The problem: Print the records unchanged from their first line through the line containing "Подбор параметров", including both of those lines.

Dataset entries:
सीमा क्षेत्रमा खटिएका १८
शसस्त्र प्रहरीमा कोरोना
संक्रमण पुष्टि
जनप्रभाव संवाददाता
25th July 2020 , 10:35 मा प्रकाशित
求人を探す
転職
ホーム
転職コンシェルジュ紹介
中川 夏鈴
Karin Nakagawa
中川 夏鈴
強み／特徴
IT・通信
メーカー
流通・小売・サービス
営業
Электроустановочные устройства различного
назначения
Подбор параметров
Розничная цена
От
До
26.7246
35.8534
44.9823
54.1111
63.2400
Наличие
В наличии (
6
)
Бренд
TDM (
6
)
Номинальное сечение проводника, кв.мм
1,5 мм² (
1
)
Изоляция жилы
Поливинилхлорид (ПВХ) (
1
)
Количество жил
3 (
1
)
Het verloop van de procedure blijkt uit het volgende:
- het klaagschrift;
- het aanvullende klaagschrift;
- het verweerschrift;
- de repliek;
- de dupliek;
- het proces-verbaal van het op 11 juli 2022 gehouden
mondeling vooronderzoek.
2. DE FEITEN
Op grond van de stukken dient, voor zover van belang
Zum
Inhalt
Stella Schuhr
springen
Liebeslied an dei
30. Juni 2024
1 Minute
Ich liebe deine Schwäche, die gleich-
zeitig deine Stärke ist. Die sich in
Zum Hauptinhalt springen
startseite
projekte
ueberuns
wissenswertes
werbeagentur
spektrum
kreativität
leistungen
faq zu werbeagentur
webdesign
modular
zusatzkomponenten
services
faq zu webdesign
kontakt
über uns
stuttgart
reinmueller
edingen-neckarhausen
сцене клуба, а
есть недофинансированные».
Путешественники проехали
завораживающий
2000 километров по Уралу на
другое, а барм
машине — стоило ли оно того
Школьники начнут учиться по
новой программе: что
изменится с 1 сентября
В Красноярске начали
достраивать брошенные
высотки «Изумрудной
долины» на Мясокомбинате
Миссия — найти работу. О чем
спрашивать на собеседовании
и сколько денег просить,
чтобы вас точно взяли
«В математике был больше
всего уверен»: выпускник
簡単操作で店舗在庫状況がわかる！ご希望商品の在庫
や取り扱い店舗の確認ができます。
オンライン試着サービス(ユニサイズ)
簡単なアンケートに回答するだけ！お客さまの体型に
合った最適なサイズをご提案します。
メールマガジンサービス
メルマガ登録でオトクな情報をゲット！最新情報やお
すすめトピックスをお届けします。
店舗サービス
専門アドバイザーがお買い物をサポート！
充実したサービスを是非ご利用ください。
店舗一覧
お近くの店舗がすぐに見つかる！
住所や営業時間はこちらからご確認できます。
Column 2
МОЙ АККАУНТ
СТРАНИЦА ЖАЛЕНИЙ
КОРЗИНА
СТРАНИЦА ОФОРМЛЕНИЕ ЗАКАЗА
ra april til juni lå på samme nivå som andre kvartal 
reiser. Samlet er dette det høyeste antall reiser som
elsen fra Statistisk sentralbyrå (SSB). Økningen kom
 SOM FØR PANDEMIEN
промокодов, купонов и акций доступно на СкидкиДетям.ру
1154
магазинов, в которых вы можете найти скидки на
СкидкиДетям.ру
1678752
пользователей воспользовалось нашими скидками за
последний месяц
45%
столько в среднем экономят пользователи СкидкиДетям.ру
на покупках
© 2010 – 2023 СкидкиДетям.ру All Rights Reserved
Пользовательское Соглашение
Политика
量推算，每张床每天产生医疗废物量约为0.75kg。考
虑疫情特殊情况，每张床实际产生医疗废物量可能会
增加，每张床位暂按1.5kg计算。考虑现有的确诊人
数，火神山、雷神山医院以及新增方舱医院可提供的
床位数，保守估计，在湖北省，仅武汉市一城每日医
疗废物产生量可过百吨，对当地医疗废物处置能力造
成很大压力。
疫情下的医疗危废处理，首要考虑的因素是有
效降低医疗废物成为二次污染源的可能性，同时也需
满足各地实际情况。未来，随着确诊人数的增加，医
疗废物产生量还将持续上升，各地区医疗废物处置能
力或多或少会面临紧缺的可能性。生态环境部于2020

Expected answer:
सीमा क्षेत्रमा खटिएका १८
शसस्त्र प्रहरीमा कोरोना
संक्रमण पुष्टि
जनप्रभाव संवाददाता
25th July 2020 , 10:35 मा प्रकाशित
求人を探す
転職
ホーム
転職コンシェルジュ紹介
中川 夏鈴
Karin Nakagawa
中川 夏鈴
強み／特徴
IT・通信
メーカー
流通・小売・サービス
営業
Электроустановочные устройства различного
назначения
Подбор параметров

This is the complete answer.